- **Passage fourni**:
☆ ☆ ☆ ☆

Une opération de transformation impacte en premier lieu la destination et l’usage du bâtiment (§ I). Ce changement de destination influe sur l’application d’autres règlementations et bénéficie à ce titre de certaines règles dérogatoires (§ II).
Applications aux règles de droit public
Applications aux règles de droit public
Le contrôle du changement de destination et d’usage
Le changement de destination
– Condition préalable : situation du projet dans une zone d’habitation du PLU. – Si les destinations et sous-destinations sont limitativement énumérées, il appartient au règlement de chaque plan local d’urbanisme de définir, à l’intérieur de chacune de ses zones, celles autorisées sans restriction, celles soumises à dispositions particulières et celles interdites. Une opération de transformation ne peut donc être autorisée que pour autant qu’elle se situe à l’intérieur d’une zone autorisant l’habitation.

☆ ☆ ☆ ☆

- **Extrait de données**:

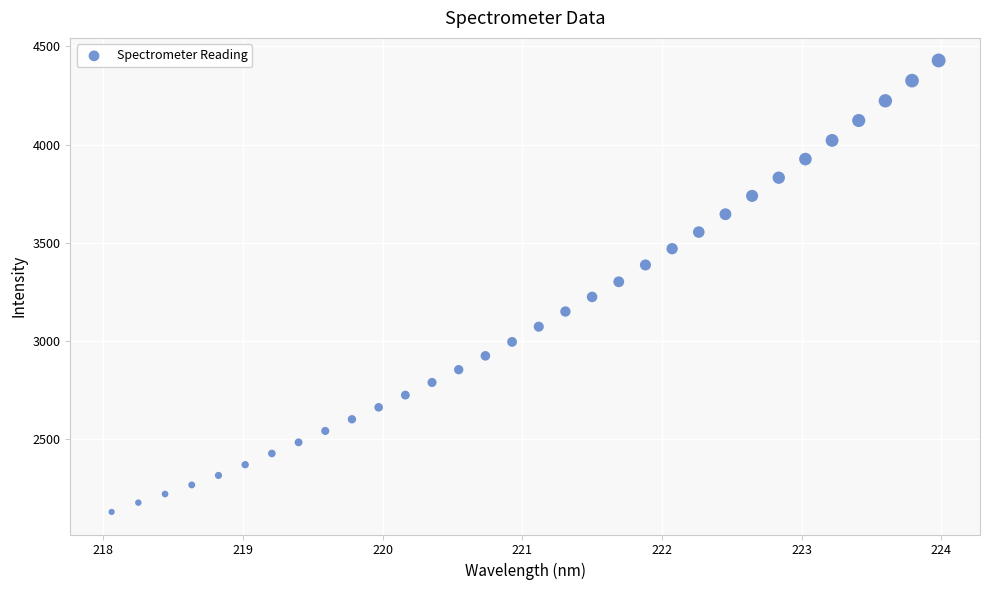

What is the range of X values (max minus min)?

5.9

☆ ☆ ☆ ☆

- **Consignes**:
1. Transcrivez le passage sur le changement de destination en commençant à « Une opération de transformation impacte » et en terminant à « dérogatoires (§ II). ».
2. Quelle condition préalable le passage sur le changement de destination pose-t-il à un projet de transformation ?
3. D’après le passage sur le changement de destination, quelles catégories de destinations et sous-destinations le règlement de chaque plan local d’urbanisme définit-il à l’intérieur de ses zones ?
Fondez-vous uniquement sur le passage fourni.

- **Réponses rédigées**:
1.
Une opération de transformation impacte en premier lieu la destination et l’usage du bâtiment (§ I). Ce changement de destination influe sur l’application d’autres règlementations et bénéficie à ce titre de certaines règles dérogatoires (§ II).

2. Le projet doit se situer dans une zone d’habitation du PLU.

3.
- Celles autorisées sans restriction
- Celles soumises à dispositions particulières
- Celles interdites